Stored items:
◆ ◆ ◆ ◆ ◆

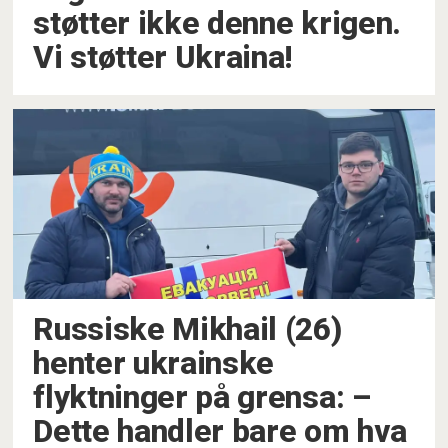
støtter ikke denne krigen.
Vi støtter Ukraina!
Russiske Mikhail (26)
henter ukrainske
flyktninger på grensa: –⁠
Dette handler bare om hva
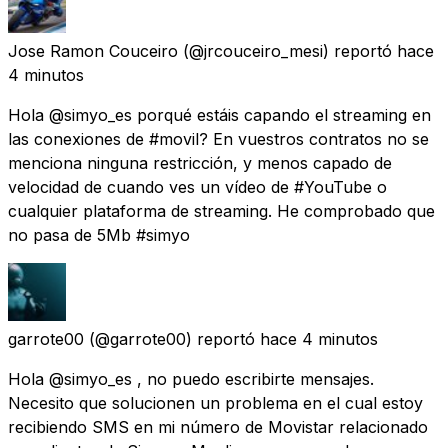
Jose Ramon Couceiro
(@jrcouceiro_mesi) reportó
hace
4 minutos
Hola @simyo_es porqué estáis capando el streaming en
las conexiones de #movil? En vuestros contratos no se
menciona ninguna restricción, y menos capado de
velocidad de cuando ves un vídeo de #YouTube o
cualquier plataforma de streaming. He comprobado que
no pasa de 5Mb #simyo
garrote00
(@garrote00) reportó
hace 4 minutos
Hola @simyo_es , no puedo escribirte mensajes.
Necesito que solucionen un problema en el cual estoy
recibiendo SMS en mi número de Movistar relacionado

◆ ◆ ◆ ◆ ◆

[PROMPT] Lay out all the lines of text from the entries above as a numbered list, omitting blank lines and leaving the pictures out of the answer.

[SOLUTION TO THIS EXERCISE]
1. støtter ikke denne krigen.
2. Vi støtter Ukraina!
3. Russiske Mikhail (26)
4. henter ukrainske
5. flyktninger på grensa: –⁠
6. Dette handler bare om hva
7. Jose Ramon Couceiro
8. (@jrcouceiro_mesi) reportó
9. hace
10. 4 minutos
11. Hola @simyo_es porqué estáis capando el streaming en
12. las conexiones de #movil? En vuestros contratos no se
13. menciona ninguna restricción, y menos capado de
14. velocidad de cuando ves un vídeo de #YouTube o
15. cualquier plataforma de streaming. He comprobado que
16. no pasa de 5Mb #simyo
17. garrote00
18. (@garrote00) reportó
19. hace 4 minutos
20. Hola @simyo_es , no puedo escribirte mensajes.
21. Necesito que solucionen un problema en el cual estoy
22. recibiendo SMS en mi número de Movistar relacionado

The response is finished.